Kampanyayı bu topraklarda yürüteceğiz. Kardeş halklara dönük öldürücü silahları da, bulunduğumuz ülkelerin savaş suçlusu burjuvazisi gönderiyor. Bunu karar haline getiren ve parlamentosunda onaylatan bu ülkelerin emperyalist hükümetleridir. Bunun kendisi çok doğal olarak bu ülkelerdeki ilerici ve devrimci güçlerle ilişkilenmeyi, ortak iş yapmayı ve ortak organizasyonlar gerçekleştirmeyi gerektiriyor.

Bu böyleyse eğer, vakit geçirmeden bu güçlere akılcı ve uygulanabilir bir çağrı yapmalıyız. Bu konuda hızla açıklık yaratmalıyız. Kampanyanın bu şekilde yerli ayağını örebilmeyi başarabilirsek, çalışma daha bir etkili ve verimli olacaktır. Yerli uluslardan işçi ve emekçilere dolaysız seslenme imkanları yaratacak, çalışmayı güçlendirecek ve daha da anlamlı hale getirecektir. Bilinmelidir ki, bu yönlü çaba, günümüzde önemi daha da artan enternasyonal dayanışma bilincini de geliştirici bir rol oynayacaktır.

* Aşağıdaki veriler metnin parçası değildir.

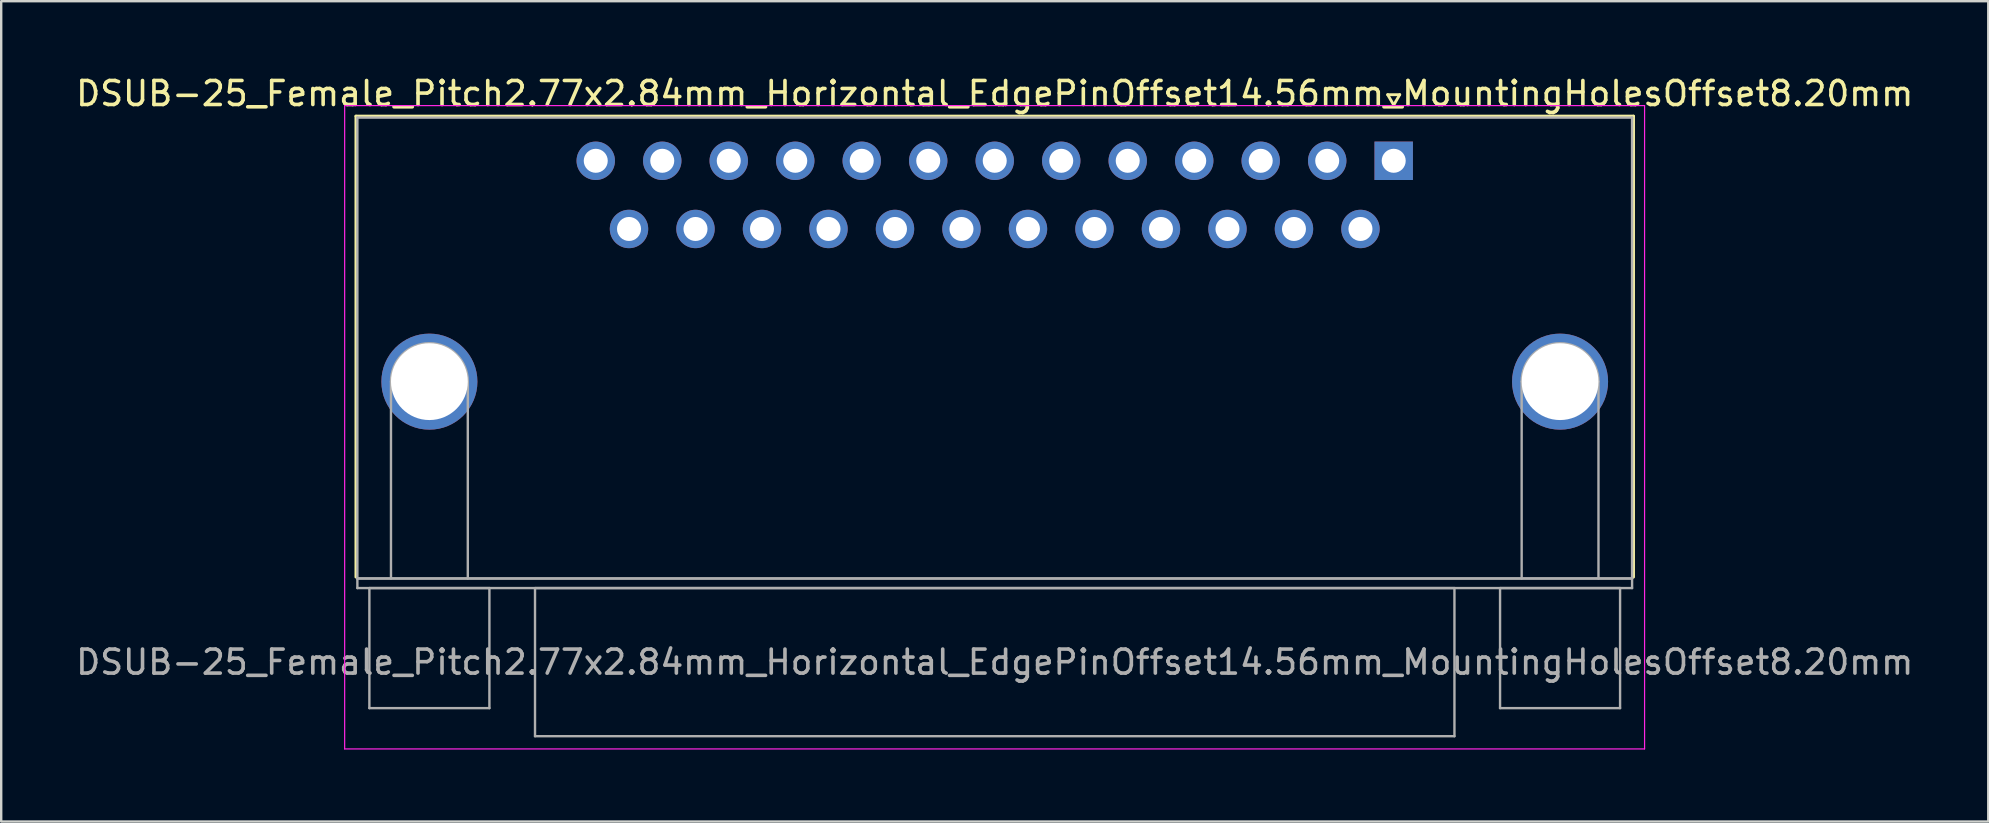
<source format=kicad_pcb>
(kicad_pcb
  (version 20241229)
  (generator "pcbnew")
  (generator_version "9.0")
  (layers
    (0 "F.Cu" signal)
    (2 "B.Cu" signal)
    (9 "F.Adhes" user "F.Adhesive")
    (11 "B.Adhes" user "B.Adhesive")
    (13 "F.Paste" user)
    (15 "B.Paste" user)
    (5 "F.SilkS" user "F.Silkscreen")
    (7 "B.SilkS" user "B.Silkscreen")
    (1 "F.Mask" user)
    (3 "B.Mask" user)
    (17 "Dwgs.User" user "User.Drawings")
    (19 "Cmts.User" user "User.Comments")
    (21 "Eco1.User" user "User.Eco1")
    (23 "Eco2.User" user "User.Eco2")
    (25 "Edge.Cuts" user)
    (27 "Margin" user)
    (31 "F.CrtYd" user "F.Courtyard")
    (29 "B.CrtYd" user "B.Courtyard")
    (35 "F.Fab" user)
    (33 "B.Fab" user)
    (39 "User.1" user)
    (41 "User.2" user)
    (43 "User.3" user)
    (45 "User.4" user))
  (footprint "DSUB-25_Female_Pitch2.77x2.84mm_Horizontal_EdgePinOffset14.56mm_MountingHolesOffset8.20mm"
    (layer "F.Cu")
    (at 55.007 3.648)
    (property "Reference" "DSUB-25_Female_Pitch2.77x2.84mm_Horizontal_EdgePinOffset14.56mm_MountingHolesOffset8.20mm" (at -16.62 -2.8 0) (layer "F.SilkS") (effects (font (size 1 1) (thickness 0.15))))
    (attr through_hole)
    (fp_line (start -43.23 -1.86) (end 9.99 -1.86) (stroke (width 0.12) (type solid)) (layer "F.SilkS"))
    (fp_line (start -43.23 17.34) (end -43.23 -1.86) (stroke (width 0.12) (type solid)) (layer "F.SilkS"))
    (fp_line (start -0.25 -2.754) (end 0.25 -2.754) (stroke (width 0.12) (type solid)) (layer "F.SilkS"))
    (fp_line (start 0 -2.321) (end -0.25 -2.754) (stroke (width 0.12) (type solid)) (layer "F.SilkS"))
    (fp_line (start 0.25 -2.754) (end 0 -2.321) (stroke (width 0.12) (type solid)) (layer "F.SilkS"))
    (fp_line (start 9.99 -1.86) (end 9.99 17.34) (stroke (width 0.12) (type solid)) (layer "F.SilkS"))
    (fp_line (start -43.7 -2.3) (end -43.7 24.5) (stroke (width 0.05) (type solid)) (layer "F.CrtYd"))
    (fp_line (start -43.7 24.5) (end 10.45 24.5) (stroke (width 0.05) (type solid)) (layer "F.CrtYd"))
    (fp_line (start 10.45 -2.3) (end -43.7 -2.3) (stroke (width 0.05) (type solid)) (layer "F.CrtYd"))
    (fp_line (start 10.45 24.5) (end 10.45 -2.3) (stroke (width 0.05) (type solid)) (layer "F.CrtYd"))
    (fp_line (start -43.17 -1.8) (end -43.17 17.4) (stroke (width 0.1) (type solid)) (layer "F.Fab"))
    (fp_line (start -43.17 17.4) (end -43.17 17.8) (stroke (width 0.1) (type solid)) (layer "F.Fab"))
    (fp_line (start -43.17 17.4) (end 9.93 17.4) (stroke (width 0.1) (type solid)) (layer "F.Fab"))
    (fp_line (start -43.17 17.8) (end 9.93 17.8) (stroke (width 0.1) (type solid)) (layer "F.Fab"))
    (fp_line (start -42.67 17.8) (end -42.67 22.8) (stroke (width 0.1) (type solid)) (layer "F.Fab"))
    (fp_line (start -42.67 22.8) (end -37.67 22.8) (stroke (width 0.1) (type solid)) (layer "F.Fab"))
    (fp_line (start -41.77 17.4) (end -41.77 9.2) (stroke (width 0.1) (type solid)) (layer "F.Fab"))
    (fp_line (start -38.57 17.4) (end -38.57 9.2) (stroke (width 0.1) (type solid)) (layer "F.Fab"))
    (fp_line (start -37.67 17.8) (end -42.67 17.8) (stroke (width 0.1) (type solid)) (layer "F.Fab"))
    (fp_line (start -37.67 22.8) (end -37.67 17.8) (stroke (width 0.1) (type solid)) (layer "F.Fab"))
    (fp_line (start -35.77 17.8) (end -35.77 23.97) (stroke (width 0.1) (type solid)) (layer "F.Fab"))
    (fp_line (start -35.77 23.97) (end 2.53 23.97) (stroke (width 0.1) (type solid)) (layer "F.Fab"))
    (fp_line (start 2.53 17.8) (end -35.77 17.8) (stroke (width 0.1) (type solid)) (layer "F.Fab"))
    (fp_line (start 2.53 23.97) (end 2.53 17.8) (stroke (width 0.1) (type solid)) (layer "F.Fab"))
    (fp_line (start 4.43 17.8) (end 4.43 22.8) (stroke (width 0.1) (type solid)) (layer "F.Fab"))
    (fp_line (start 4.43 22.8) (end 9.43 22.8) (stroke (width 0.1) (type solid)) (layer "F.Fab"))
    (fp_line (start 5.33 17.4) (end 5.33 9.2) (stroke (width 0.1) (type solid)) (layer "F.Fab"))
    (fp_line (start 8.53 17.4) (end 8.53 9.2) (stroke (width 0.1) (type solid)) (layer "F.Fab"))
    (fp_line (start 9.43 17.8) (end 4.43 17.8) (stroke (width 0.1) (type solid)) (layer "F.Fab"))
    (fp_line (start 9.43 22.8) (end 9.43 17.8) (stroke (width 0.1) (type solid)) (layer "F.Fab"))
    (fp_line (start 9.93 -1.8) (end -43.17 -1.8) (stroke (width 0.1) (type solid)) (layer "F.Fab"))
    (fp_line (start 9.93 17.4) (end -43.17 17.4) (stroke (width 0.1) (type solid)) (layer "F.Fab"))
    (fp_line (start 9.93 17.4) (end 9.93 -1.8) (stroke (width 0.1) (type solid)) (layer "F.Fab"))
    (fp_line (start 9.93 17.8) (end 9.93 17.4) (stroke (width 0.1) (type solid)) (layer "F.Fab"))
    (fp_arc (start -41.77 9.2) (mid -40.17 7.6) (end -38.57 9.2) (stroke (width 0.1) (type solid)) (layer "F.Fab"))
    (fp_arc (start 5.33 9.2) (mid 6.93 7.6) (end 8.53 9.2) (stroke (width 0.1) (type solid)) (layer "F.Fab"))
    (fp_text user "${REFERENCE}" (at -16.62 20.885 0) (layer "F.Fab") (effects (font (size 1 1) (thickness 0.15))))
    (pad "0" thru_hole circle (at -40.17 9.2) (size 4 4) (drill 3.2) (layers "*.Cu" "*.Mask"))
    (pad "0" thru_hole circle (at 6.93 9.2) (size 4 4) (drill 3.2) (layers "*.Cu" "*.Mask"))
    (pad "1" thru_hole rect (at 0 0) (size 1.6 1.6) (drill 1) (layers "*.Cu" "*.Mask"))
    (pad "2" thru_hole circle (at -2.77 0) (size 1.6 1.6) (drill 1) (layers "*.Cu" "*.Mask"))
    (pad "3" thru_hole circle (at -5.54 0) (size 1.6 1.6) (drill 1) (layers "*.Cu" "*.Mask"))
    (pad "4" thru_hole circle (at -8.31 0) (size 1.6 1.6) (drill 1) (layers "*.Cu" "*.Mask"))
    (pad "5" thru_hole circle (at -11.08 0) (size 1.6 1.6) (drill 1) (layers "*.Cu" "*.Mask"))
    (pad "6" thru_hole circle (at -13.85 0) (size 1.6 1.6) (drill 1) (layers "*.Cu" "*.Mask"))
    (pad "7" thru_hole circle (at -16.62 0) (size 1.6 1.6) (drill 1) (layers "*.Cu" "*.Mask"))
    (pad "8" thru_hole circle (at -19.39 0) (size 1.6 1.6) (drill 1) (layers "*.Cu" "*.Mask"))
    (pad "9" thru_hole circle (at -22.16 0) (size 1.6 1.6) (drill 1) (layers "*.Cu" "*.Mask"))
    (pad "10" thru_hole circle (at -24.93 0) (size 1.6 1.6) (drill 1) (layers "*.Cu" "*.Mask"))
    (pad "11" thru_hole circle (at -27.7 0) (size 1.6 1.6) (drill 1) (layers "*.Cu" "*.Mask"))
    (pad "12" thru_hole circle (at -30.47 0) (size 1.6 1.6) (drill 1) (layers "*.Cu" "*.Mask"))
    (pad "13" thru_hole circle (at -33.24 0) (size 1.6 1.6) (drill 1) (layers "*.Cu" "*.Mask"))
    (pad "14" thru_hole circle (at -1.385 2.84) (size 1.6 1.6) (drill 1) (layers "*.Cu" "*.Mask"))
    (pad "15" thru_hole circle (at -4.155 2.84) (size 1.6 1.6) (drill 1) (layers "*.Cu" "*.Mask"))
    (pad "16" thru_hole circle (at -6.925 2.84) (size 1.6 1.6) (drill 1) (layers "*.Cu" "*.Mask"))
    (pad "17" thru_hole circle (at -9.695 2.84) (size 1.6 1.6) (drill 1) (layers "*.Cu" "*.Mask"))
    (pad "18" thru_hole circle (at -12.465 2.84) (size 1.6 1.6) (drill 1) (layers "*.Cu" "*.Mask"))
    (pad "19" thru_hole circle (at -15.235 2.84) (size 1.6 1.6) (drill 1) (layers "*.Cu" "*.Mask"))
    (pad "20" thru_hole circle (at -18.005 2.84) (size 1.6 1.6) (drill 1) (layers "*.Cu" "*.Mask"))
    (pad "21" thru_hole circle (at -20.775 2.84) (size 1.6 1.6) (drill 1) (layers "*.Cu" "*.Mask"))
    (pad "22" thru_hole circle (at -23.545 2.84) (size 1.6 1.6) (drill 1) (layers "*.Cu" "*.Mask"))
    (pad "23" thru_hole circle (at -26.315 2.84) (size 1.6 1.6) (drill 1) (layers "*.Cu" "*.Mask"))
    (pad "24" thru_hole circle (at -29.085 2.84) (size 1.6 1.6) (drill 1) (layers "*.Cu" "*.Mask"))
    (pad "25" thru_hole circle (at -31.855 2.84) (size 1.6 1.6) (drill 1) (layers "*.Cu" "*.Mask")))
  (gr_rect
    (start -3 -3)
    (end 79.774 31.173)
    (stroke (width 0.1) (type default))
    (fill no)
    (layer "Edge.Cuts")))
</source>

Ve nihayet, başından da belirtildiği gibi, ölüm ve yıkım kusmayı bekleyen silahlar herkesten önce, Arabı, Farsı, Belucisi ile bölgenin diğer kardeş halklarına dönüktür. Demek oluyor ki, bu uluslara mensup ilerici ve devrimci güçler de çalışmanın öncelikli muhataplarıdırlar. Güçleri ve imkanlarına bakılmaksızın, içtenlikli ve isteklilerse eğer, bu güçlerle de ilişkilenmek gerekiyor. Bu, onları tanımak ve kalıcı ilişkiler kurmak bakımından da yararlı olacaktır.

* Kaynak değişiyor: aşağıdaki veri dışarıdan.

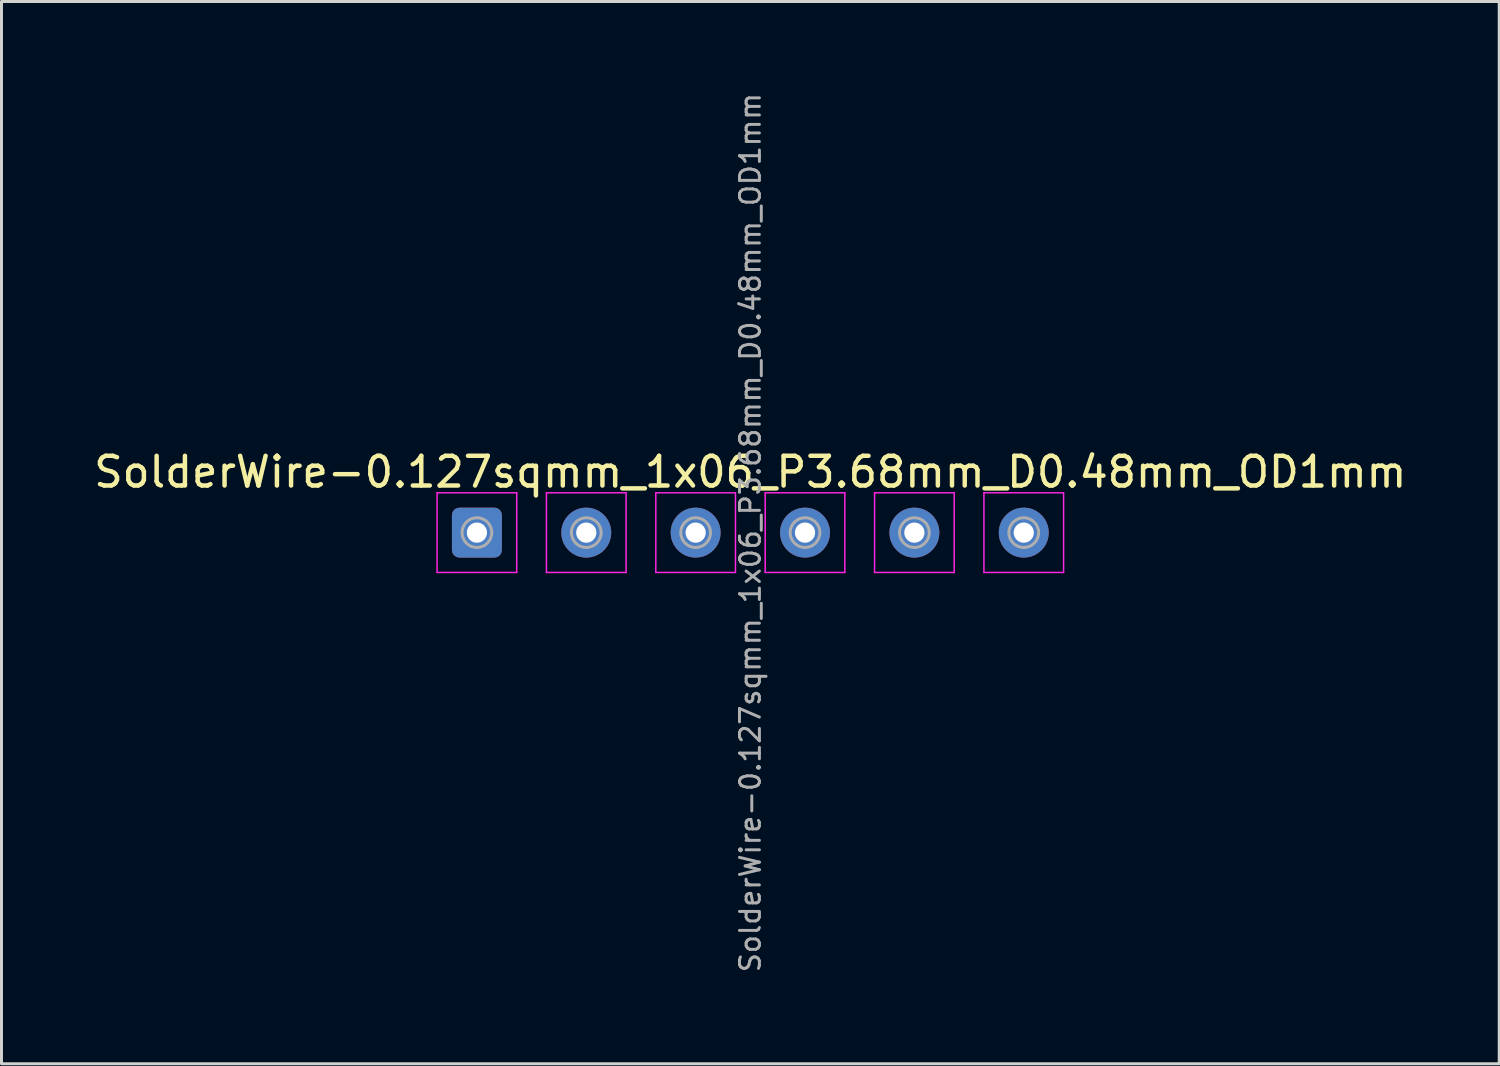
<source format=kicad_pcb>
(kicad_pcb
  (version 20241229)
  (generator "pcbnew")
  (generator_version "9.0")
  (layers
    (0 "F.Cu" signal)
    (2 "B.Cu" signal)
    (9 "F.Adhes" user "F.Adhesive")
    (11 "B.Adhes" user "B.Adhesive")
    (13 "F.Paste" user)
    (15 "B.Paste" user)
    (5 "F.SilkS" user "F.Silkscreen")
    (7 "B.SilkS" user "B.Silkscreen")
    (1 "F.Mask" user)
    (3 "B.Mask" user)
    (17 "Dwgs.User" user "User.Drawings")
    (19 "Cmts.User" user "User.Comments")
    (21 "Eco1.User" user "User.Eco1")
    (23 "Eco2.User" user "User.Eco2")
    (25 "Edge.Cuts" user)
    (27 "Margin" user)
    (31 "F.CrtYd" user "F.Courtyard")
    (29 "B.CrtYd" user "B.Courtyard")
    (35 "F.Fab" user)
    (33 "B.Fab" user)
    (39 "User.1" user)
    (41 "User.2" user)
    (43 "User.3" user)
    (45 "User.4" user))
  (footprint "SolderWire-0.127sqmm_1x06_P3.68mm_D0.48mm_OD1mm"
    (layer "F.Cu")
    (at 12.996 14.871)
    (property "Reference" "SolderWire-0.127sqmm_1x06_P3.68mm_D0.48mm_OD1mm" (at 9.2 -2.04 0) (layer "F.SilkS") (effects (font (size 1 1) (thickness 0.15))))
    (attr exclude_from_pos_files exclude_from_bom)
    (fp_line (start -1.34 -1.34) (end -1.34 1.34) (stroke (width 0.05) (type solid)) (layer "F.CrtYd"))
    (fp_line (start -1.34 1.34) (end 1.34 1.34) (stroke (width 0.05) (type solid)) (layer "F.CrtYd"))
    (fp_line (start 1.34 -1.34) (end -1.34 -1.34) (stroke (width 0.05) (type solid)) (layer "F.CrtYd"))
    (fp_line (start 1.34 1.34) (end 1.34 -1.34) (stroke (width 0.05) (type solid)) (layer "F.CrtYd"))
    (fp_line (start 2.34 -1.34) (end 2.34 1.34) (stroke (width 0.05) (type solid)) (layer "F.CrtYd"))
    (fp_line (start 2.34 1.34) (end 5.02 1.34) (stroke (width 0.05) (type solid)) (layer "F.CrtYd"))
    (fp_line (start 5.02 -1.34) (end 2.34 -1.34) (stroke (width 0.05) (type solid)) (layer "F.CrtYd"))
    (fp_line (start 5.02 1.34) (end 5.02 -1.34) (stroke (width 0.05) (type solid)) (layer "F.CrtYd"))
    (fp_line (start 6.02 -1.34) (end 6.02 1.34) (stroke (width 0.05) (type solid)) (layer "F.CrtYd"))
    (fp_line (start 6.02 1.34) (end 8.7 1.34) (stroke (width 0.05) (type solid)) (layer "F.CrtYd"))
    (fp_line (start 8.7 -1.34) (end 6.02 -1.34) (stroke (width 0.05) (type solid)) (layer "F.CrtYd"))
    (fp_line (start 8.7 1.34) (end 8.7 -1.34) (stroke (width 0.05) (type solid)) (layer "F.CrtYd"))
    (fp_line (start 9.7 -1.34) (end 9.7 1.34) (stroke (width 0.05) (type solid)) (layer "F.CrtYd"))
    (fp_line (start 9.7 1.34) (end 12.38 1.34) (stroke (width 0.05) (type solid)) (layer "F.CrtYd"))
    (fp_line (start 12.38 -1.34) (end 9.7 -1.34) (stroke (width 0.05) (type solid)) (layer "F.CrtYd"))
    (fp_line (start 12.38 1.34) (end 12.38 -1.34) (stroke (width 0.05) (type solid)) (layer "F.CrtYd"))
    (fp_line (start 13.38 -1.34) (end 13.38 1.34) (stroke (width 0.05) (type solid)) (layer "F.CrtYd"))
    (fp_line (start 13.38 1.34) (end 16.06 1.34) (stroke (width 0.05) (type solid)) (layer "F.CrtYd"))
    (fp_line (start 16.06 -1.34) (end 13.38 -1.34) (stroke (width 0.05) (type solid)) (layer "F.CrtYd"))
    (fp_line (start 16.06 1.34) (end 16.06 -1.34) (stroke (width 0.05) (type solid)) (layer "F.CrtYd"))
    (fp_line (start 17.06 -1.34) (end 17.06 1.34) (stroke (width 0.05) (type solid)) (layer "F.CrtYd"))
    (fp_line (start 17.06 1.34) (end 19.74 1.34) (stroke (width 0.05) (type solid)) (layer "F.CrtYd"))
    (fp_line (start 19.74 -1.34) (end 17.06 -1.34) (stroke (width 0.05) (type solid)) (layer "F.CrtYd"))
    (fp_line (start 19.74 1.34) (end 19.74 -1.34) (stroke (width 0.05) (type solid)) (layer "F.CrtYd"))
    (fp_circle (center 0 0) (end 0.5 0) (stroke (width 0.1) (type solid)) (fill no) (layer "F.Fab"))
    (fp_circle (center 3.68 0) (end 4.18 0) (stroke (width 0.1) (type solid)) (fill no) (layer "F.Fab"))
    (fp_circle (center 7.36 0) (end 7.86 0) (stroke (width 0.1) (type solid)) (fill no) (layer "F.Fab"))
    (fp_circle (center 11.04 0) (end 11.54 0) (stroke (width 0.1) (type solid)) (fill no) (layer "F.Fab"))
    (fp_circle (center 14.72 0) (end 15.22 0) (stroke (width 0.1) (type solid)) (fill no) (layer "F.Fab"))
    (fp_circle (center 18.4 0) (end 18.9 0) (stroke (width 0.1) (type solid)) (fill no) (layer "F.Fab"))
    (fp_text user "${REFERENCE}" (at 9.2 0 90) (layer "F.Fab") (effects (font (size 0.67 0.67) (thickness 0.1))))
    (pad "1" thru_hole roundrect (at 0 0) (size 1.68 1.68) (drill 0.68) (layers "*.Cu" "*.Mask") (roundrect_rratio 0.149))
    (pad "2" thru_hole circle (at 3.68 0) (size 1.68 1.68) (drill 0.68) (layers "*.Cu" "*.Mask"))
    (pad "3" thru_hole circle (at 7.36 0) (size 1.68 1.68) (drill 0.68) (layers "*.Cu" "*.Mask"))
    (pad "4" thru_hole circle (at 11.04 0) (size 1.68 1.68) (drill 0.68) (layers "*.Cu" "*.Mask"))
    (pad "5" thru_hole circle (at 14.72 0) (size 1.68 1.68) (drill 0.68) (layers "*.Cu" "*.Mask"))
    (pad "6" thru_hole circle (at 18.4 0) (size 1.68 1.68) (drill 0.68) (layers "*.Cu" "*.Mask")))
  (gr_rect
    (start -3 -3)
    (end 47.393 32.742)
    (stroke (width 0.1) (type default))
    (fill no)
    (layer "Edge.Cuts")))
</source>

Tüm çalışanlarımızı vakit geçirmeksizin emperyalist saldırganlık ve savaş çığırtkanlığına geçit vermemek üzere harekete geçmeye ve seferberliği büyütmeye çağırıyoruz.

Türkiye’nin bir NATO üssü yapılmasına izin vermeyeceğiz!

Tüm emperyalistler Türkiye’den ve Ortadoğu’dan defolsun!

Emperyalist savaşa ve Patriotlar’a tek kuruş yok!

Yaşasın proletarya enternasyonalizmi!